2. Post in all places where notices to employees are customarily posted, copies of the attached notice marked as Appendix "A." Copies of such notice shall, after being signed by the Respondent's authorized representative, be posted immediately and maintained by it for at least sixty (60) consecutive days. Reasonable steps shall be taken to ensure that such notices are not altered, defaced or covered by other materials.
3. Notify the Chairman of the Commission within twenty (20) days of receipt what steps the Respondent has taken to comply with this order.
C. That the 34:13A-21 allegation, and all other allegations be dismissed.



Arnold H. Zudick
Hearing Examiner
Dated: October 21, 1994
Trenton, New Jersey

WE WILL NOT interfere with, restrain or coerce our employees in the exercise of the rights guaranteed to them by the Act, particularly, by refusing to negotiate with the Association over our discretion to amend the hospital network.
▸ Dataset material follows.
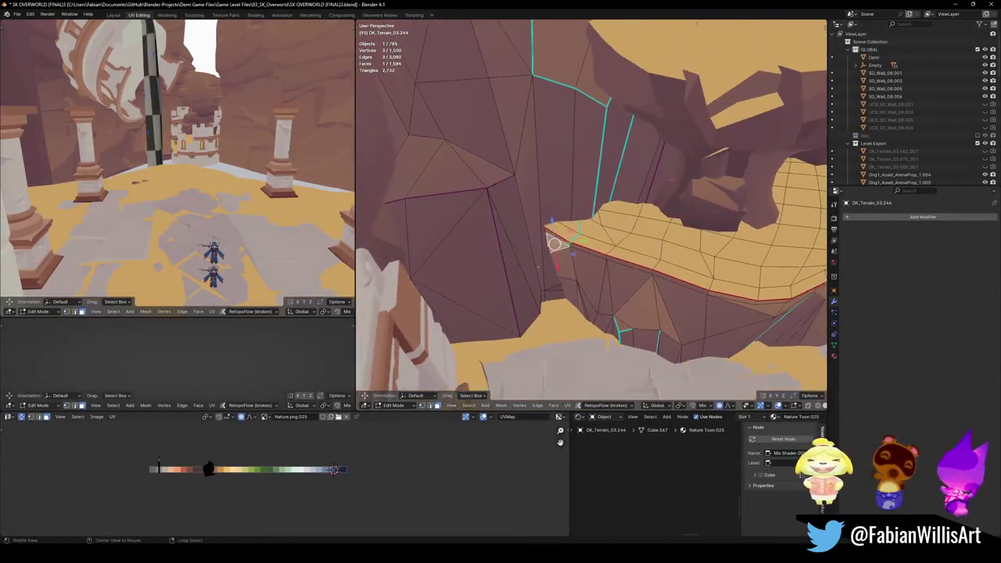
pyautogui.click(560, 234)
pyautogui.click(557, 240)
pyautogui.press('r')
WE WILL NOT refuse to negotiate in good faith with the Association concerning terms and conditions of employment of employees in its unit, particularly by refusing to negotiate with the Association over our discretion to amend the hospital network.

WE WILL negotiate with the Association upon demand retroactive to January 1, 1994 over whether, or to what extent, or when we should amend our agreement with BCBS to include other hospitals in the hospital network.